NOIDA exposes yet another faultline: the perverse incentive to be labelled a ‘financial creditor’. As per the IBC, creditors are divided into clubs, with financial creditors lording it over the other creditors.
Financial creditors have two advantages: firstly, they are given a summary route to initiate the corporate insolvency resolution process, and need not concern themselves with the rigmarole of giving a notice of default, and waiting for a reply, and secondly, the Committee of Creditors, which decides upon the fate of an insolvent entity, including voting upon the resolution plan, is comprised solely of financial creditors. This voting power translates into plans that are tailored specifically to ensure that financial creditors keep the largest chunk of the bid for themselves.

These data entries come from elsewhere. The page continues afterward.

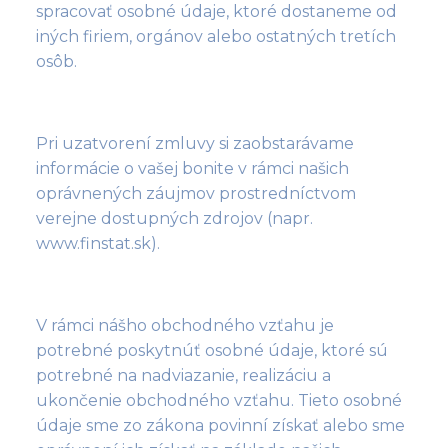
spracovať osobné údaje, ktoré dostaneme od
iných firiem, orgánov alebo ostatných tretích
osôb.
Pri uzatvorení zmluvy si zaobstarávame
informácie o vašej bonite v rámci našich
oprávnených záujmov prostredníctvom
verejne dostupných zdrojov (napr.
www.finstat.sk).
V rámci nášho obchodného vzťahu je
potrebné poskytnúť osobné údaje, ktoré sú
potrebné na nadviazanie, realizáciu a
ukončenie obchodného vzťahu. Tieto osobné
údaje sme zo zákona povinní získať alebo sme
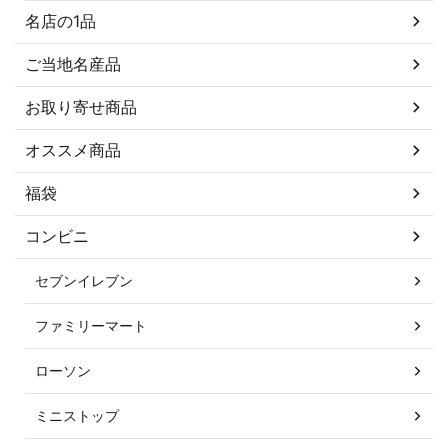
名店の1品
ご当地名産品
お取り寄せ商品
オススメ商品
福袋
コンビニ
セブンイレブン
ファミリーマート
ローソン
ミニストップ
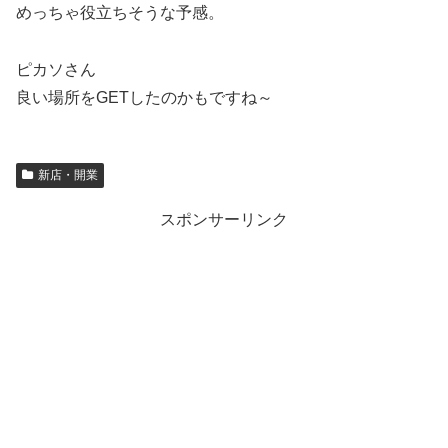
めっちゃ役立ちそうな予感。
ピカソさん
良い場所をGETしたのかもですね～
新店・開業
スポンサーリンク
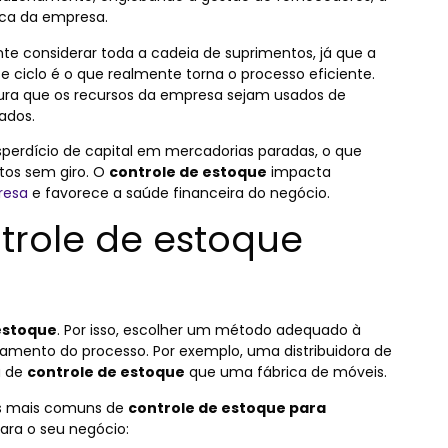
ica da empresa.
nte considerar toda a cadeia de suprimentos, já que a
ciclo é o que realmente torna o processo eficiente.
gura que os recursos da empresa sejam usados de
ados.
erdício de capital em mercadorias paradas, o que
tos sem giro. O
controle de estoque
impacta
presa
e favorece a saúde financeira do negócio.
trole de estoque
estoque
. Por isso, escolher um método adequado à
amento do processo. Por exemplo, uma distribuidora de
a de
controle de estoque
que uma fábrica de móveis.
os mais comuns de
controle de estoque para
ara o seu negócio:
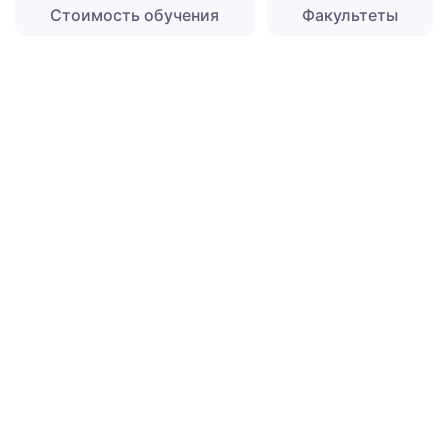
Стоимость обучения
Факультеты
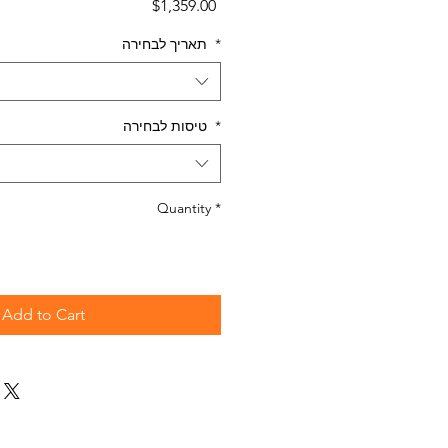
Price
$1,359.00
*
תאריך לבחירה
*
טיסות לבחירה
Quantity
*
Add to Cart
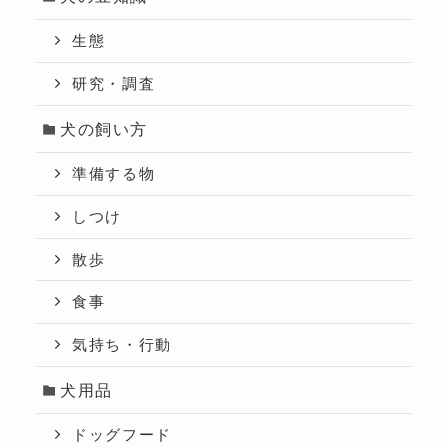
生態
研究・調査
犬の飼い方
準備する物
しつけ
散歩
食事
気持ち・行動
犬用品
ドッグフード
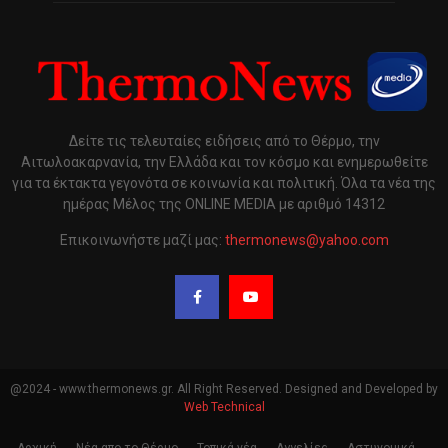
Δείτε τις τελευταίες ειδήσεις από το Θέρμο, την
Αιτωλοακαρνανία, την Ελλάδα και τον κόσμο και ενημερωθείτε
για τα έκτακτα γεγονότα σε κοινωνία και πολιτική. Όλα τα νέα της
ημέρας Μέλος της ONLINE MEDIA με αριθμό 14312
Επικοινωνήστε μαζί μας:
thermonews@yahoo.com
@2024 - www.thermonews.gr. All Right Reserved. Designed and Developed by
Web Technical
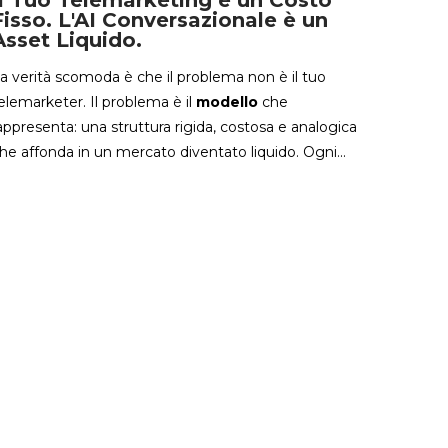
Il Tuo Telemarketing è un Costo
Fisso. L'AI Conversazionale è un
Asset Liquido.
a verità scomoda è che il problema non è il tuo
elemarketer. Il problema è il
modello
che
appresenta: una struttura rigida, costosa e analogica
he affonda in un mercato diventato liquido. Ogni...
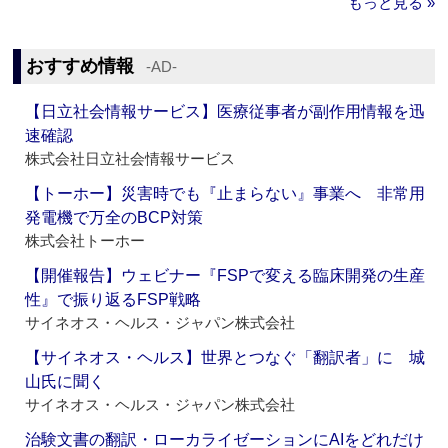
もっと見る »
おすすめ情報
‐AD‐
【日立社会情報サービス】医療従事者が副作用情報を迅
速確認
株式会社日立社会情報サービス
【トーホー】災害時でも『止まらない』事業へ 非常用
発電機で万全のBCP対策
株式会社トーホー
【開催報告】ウェビナー『FSPで変える臨床開発の生産
性』で振り返るFSP戦略
サイネオス・ヘルス・ジャパン株式会社
【サイネオス・ヘルス】世界とつなぐ「翻訳者」に 城
山氏に聞く
サイネオス・ヘルス・ジャパン株式会社
治験文書の翻訳・ローカライゼーションにAIをどれだけ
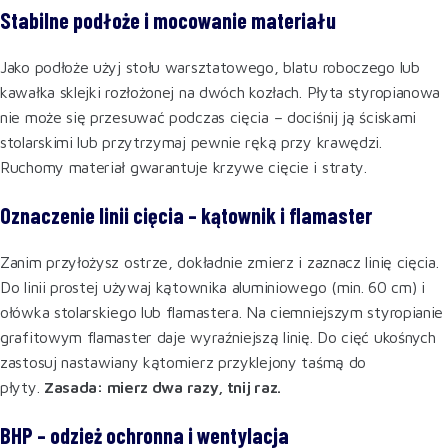
Stabilne podłoże i mocowanie materiału
Jako podłoże użyj stołu warsztatowego, blatu roboczego lub
kawałka sklejki rozłożonej na dwóch kozłach. Płyta styropianowa
nie może się przesuwać podczas cięcia – dociśnij ją ściskami
stolarskimi lub przytrzymaj pewnie ręką przy krawędzi.
Ruchomy materiał gwarantuje krzywe cięcie i straty.
Oznaczenie linii cięcia – kątownik i flamaster
Zanim przyłożysz ostrze, dokładnie zmierz i zaznacz linię cięcia.
Do linii prostej używaj kątownika aluminiowego (min. 60 cm) i
ołówka stolarskiego lub flamastera. Na ciemniejszym styropianie
grafitowym flamaster daje wyraźniejszą linię. Do cięć ukośnych
zastosuj nastawiany kątomierz przyklejony taśmą do
płyty.
Zasada: mierz dwa razy, tnij raz.
BHP – odzież ochronna i wentylacja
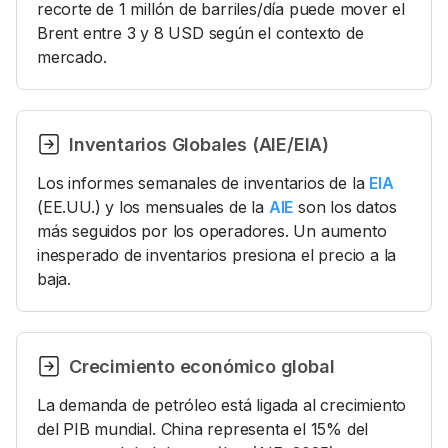
recorte de 1 millón de barriles/día puede mover el
Brent entre 3 y 8 USD según el contexto de
mercado.
Inventarios Globales (AIE/EIA)
Los informes semanales de inventarios de la
EIA
(EE.UU.) y los mensuales de la
AIE
son los datos
más seguidos por los operadores. Un aumento
inesperado de inventarios presiona el precio a la
baja.
Crecimiento económico global
La demanda de petróleo está ligada al crecimiento
del PIB mundial. China representa el 15% del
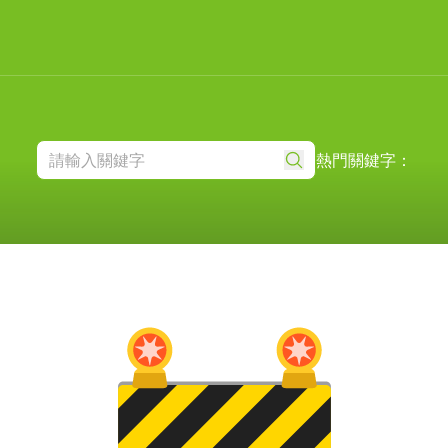
熱門關鍵字：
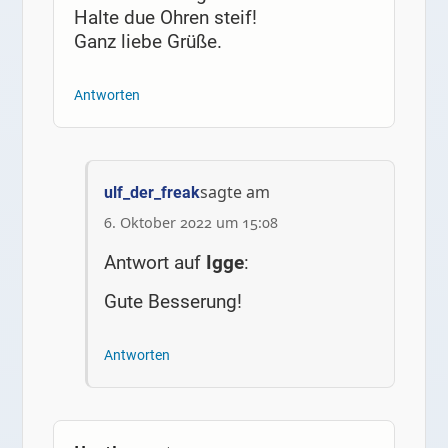
Halte due Ohren steif!
Ganz liebe Grüße.
Antworten
sagte am
ulf_der_freak
6. Oktober 2022 um 15:08
Antwort auf
Igge
:
Gute Besserung!
Antworten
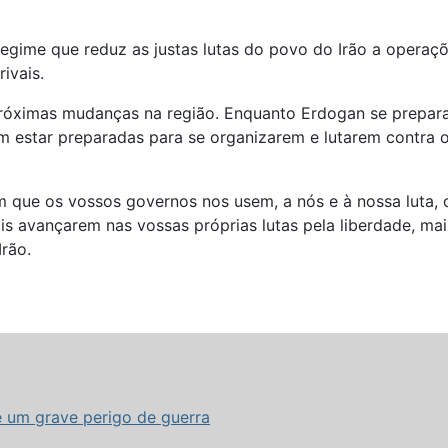
egime que reduz as justas lutas do povo do Irão a operaç
ivais.
róximas mudanças na região. Enquanto Erdogan se prepara 
m estar preparadas para se organizarem e lutarem contra o
m que os vossos governos nos usem, a nós e à nossa luta,
ais avançarem nas vossas próprias lutas pela liberdade, ma
Irão.
e um grave perigo de guerra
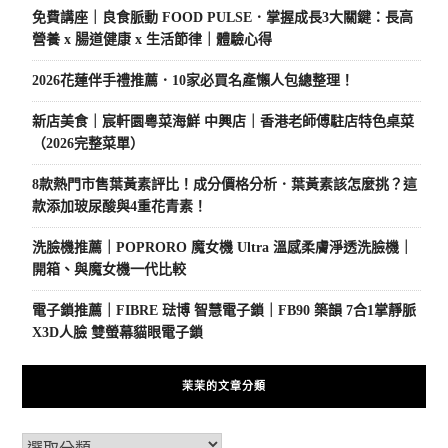
免費講座｜良食脈動 FOOD PULSE．掌握成長3大關鍵：長高
營養 x 腸道健康 x 生活節律｜體驗心得
2026花蓮伴手禮推薦．10家必買名產懶人包總整理！
新店美食｜宸軒園粵菜海鮮 中興店｜香港老師傅駐店特色桌菜
（2026完整菜單）
8款熱門市售葉黃素評比！成分價格分析．葉黃素該怎麼挑？這
款添加玻尿酸與4重花青素！
洗臉機推薦｜POPRORO 魔女機 Ultra 溫感柔膚淨透洗臉機｜
開箱、與魔女機一代比較
電子鎖推薦｜FIBRE 琺博 智慧電子鎖｜FB90 築韻 7合1掌靜脈
X3D人臉 雙螢幕貓眼電子鎖
茉茉的文章分類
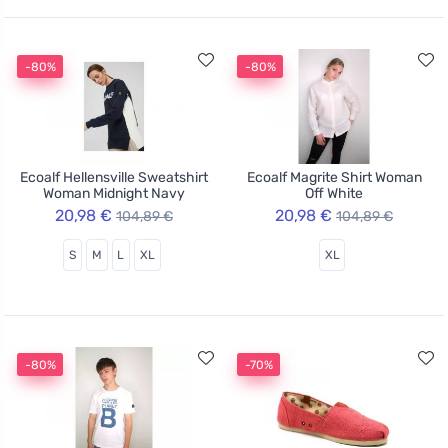
-80%
-80%
Ecoalf Hellensville Sweatshirt
Ecoalf Magrite Shirt Woman
Woman Midnight Navy
Off White
20,98 €
20,98 €
104,89 €
104,89 €
S
M
L
XL
XL
-80%
-70%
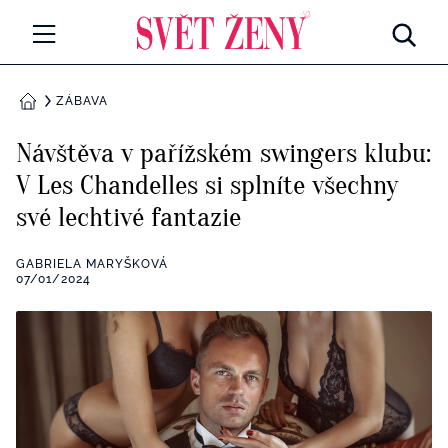
Svetzeny.cz
MÓDA A KRÁSA
ZÁBAVA
DOMŮ
CELEBRITY
Návštěva v pařížském swingers klubu:
Všechny kategorie
V Les Chandelles si splníte všechny
RETROHUBKY
své lechtivé fantazie
Rozhovory
PSYCHOLOGIE
GABRIELA MARYŠKOVÁ
Všechny kategorie
07/01/2024
ZDRAVÍ
Seberozvoj
Všechny kategorie
ZÁBAVA
Životní styl
Všechny kategorie
BYDLENÍ
Testy a kvízy
Všechny kategorie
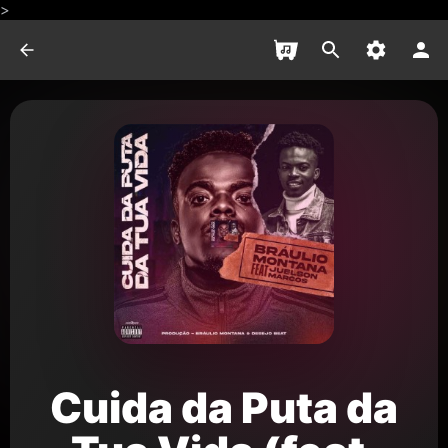
>
Cuida da Puta da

In the NOIDA case, the petitioner, a local authority, leased land to the corporate debtor for a period of 90 years to construct residential buildings and sell flats to third parties. This was in pursuance of NOIDA’s mission of planned development. When the corporate debtor was declared insolvent, NOIDA initially (correctly) presented its claim as an operational creditor. It then appears to have had a rethink and reworked its claim, deciding that it was a financial creditor. After this to justify its shift, it attempted to slot its claim into various sub-clauses of Section 5(8), which defines what constitutes a financial debt under the IBC. It failed before the NCLT, and failed again in appeal before the NCLAT. Before the Supreme Court, it engaged the top government counsel, including the Solicitor General.
NOIDA’s strongest argument was that the lease was actually a ‘finance lease’ under Section 5(8)(d). A ‘finance lease’ is the transfer of substantially all the risks and rewards incidental to ownership of an underlying asset. In the case before the Court, it was clear that the transaction did not involve the complete divestment of rights that characterises a financial lease. NOIDA retained extensive powers over the land leased by it, including the power of re-entry and re-allotment.
The Supreme Court had to dedicate a 58-page judgment to dismissing the appeal.
The IBC, it is clear, is by its very nature an unending source of litigation. Unless Parliament steps in to retrieve the situation, insolvency resolution will remain an expensive and unrewarding process, driving away investment rather than attracting it.